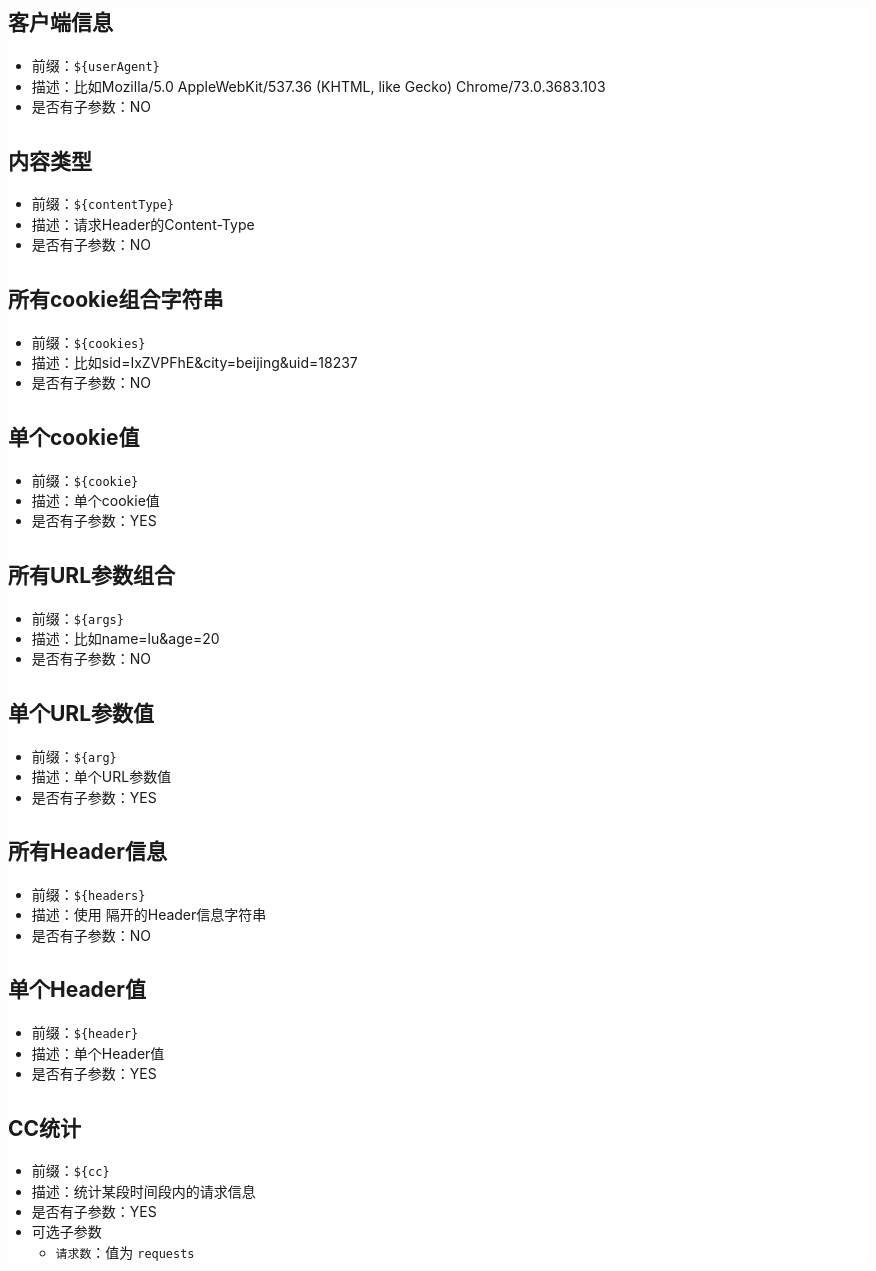 ## 客户端信息
* 前缀：`${userAgent}`
* 描述：比如Mozilla/5.0 AppleWebKit/537.36 (KHTML, like Gecko) Chrome/73.0.3683.103
* 是否有子参数：NO

## 内容类型
* 前缀：`${contentType}`
* 描述：请求Header的Content-Type
* 是否有子参数：NO

## 所有cookie组合字符串
* 前缀：`${cookies}`
* 描述：比如sid=IxZVPFhE&city=beijing&uid=18237
* 是否有子参数：NO

## 单个cookie值
* 前缀：`${cookie}`
* 描述：单个cookie值
* 是否有子参数：YES

## 所有URL参数组合
* 前缀：`${args}`
* 描述：比如name=lu&age=20
* 是否有子参数：NO

## 单个URL参数值
* 前缀：`${arg}`
* 描述：单个URL参数值
* 是否有子参数：YES

## 所有Header信息
* 前缀：`${headers}`
* 描述：使用
隔开的Header信息字符串
* 是否有子参数：NO

## 单个Header值
* 前缀：`${header}`
* 描述：单个Header值
* 是否有子参数：YES

## CC统计
* 前缀：`${cc}`
* 描述：统计某段时间段内的请求信息
* 是否有子参数：YES
* 可选子参数
   * `请求数`：值为 `requests`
* * * * *
● What this task involves:
Extract the text of the records above line for line, without changing anything, and leave out the pictures.

● Exercise solution:
 ## 客户端信息
* 前缀：`${userAgent}`
* 描述：比如Mozilla/5.0 AppleWebKit/537.36 (KHTML, like Gecko) Chrome/73.0.3683.103
* 是否有子参数：NO

## 内容类型
* 前缀：`${contentType}`
* 描述：请求Header的Content-Type
* 是否有子参数：NO

## 所有cookie组合字符串
* 前缀：`${cookies}`
* 描述：比如sid=IxZVPFhE&city=beijing&uid=18237
* 是否有子参数：NO

## 单个cookie值
* 前缀：`${cookie}`
* 描述：单个cookie值
* 是否有子参数：YES

## 所有URL参数组合
* 前缀：`${args}`
* 描述：比如name=lu&age=20
* 是否有子参数：NO

## 单个URL参数值
* 前缀：`${arg}`
* 描述：单个URL参数值
* 是否有子参数：YES

## 所有Header信息
* 前缀：`${headers}`
* 描述：使用
隔开的Header信息字符串
* 是否有子参数：NO

## 单个Header值
* 前缀：`${header}`
* 描述：单个Header值
* 是否有子参数：YES

## CC统计
* 前缀：`${cc}`
* 描述：统计某段时间段内的请求信息
* 是否有子参数：YES
* 可选子参数
   * `请求数`：值为 `requests`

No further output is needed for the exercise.